Entries taken from a collection
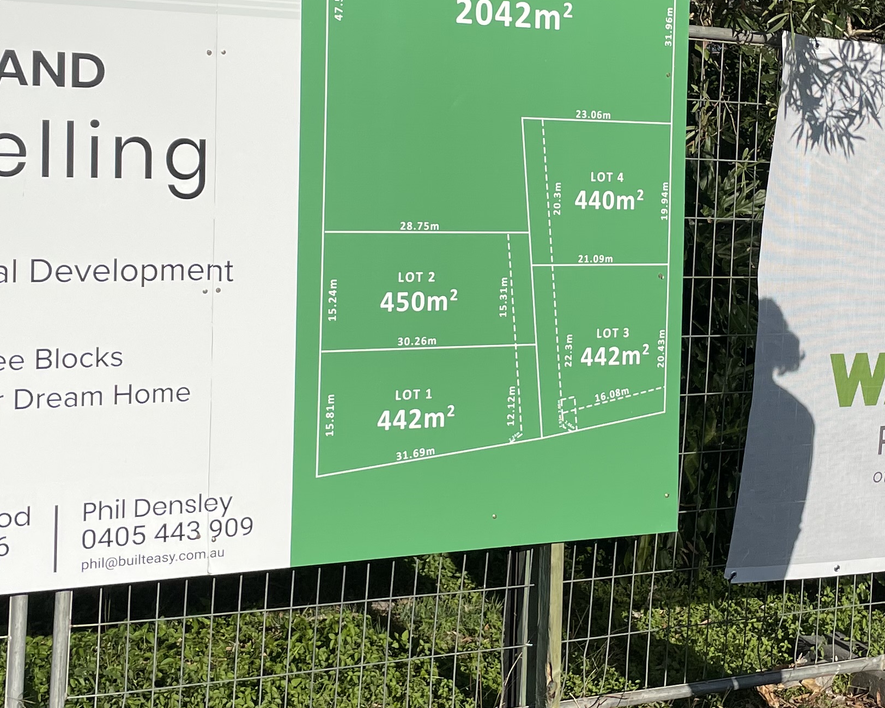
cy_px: 232
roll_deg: -1.6
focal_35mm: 63
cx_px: 580
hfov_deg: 29.8
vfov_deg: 24.1
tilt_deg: -0.8
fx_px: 1650
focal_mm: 4.2
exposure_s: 1/7813
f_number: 1.6
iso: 32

» **TO-DO ITEM**
The expected result is the data above in exact form, free of pictures.

» **YOUR RESPONSE**
cy_px: 232
roll_deg: -1.6
focal_35mm: 63
cx_px: 580
hfov_deg: 29.8
vfov_deg: 24.1
tilt_deg: -0.8
fx_px: 1650
focal_mm: 4.2
exposure_s: 1/7813
f_number: 1.6
iso: 32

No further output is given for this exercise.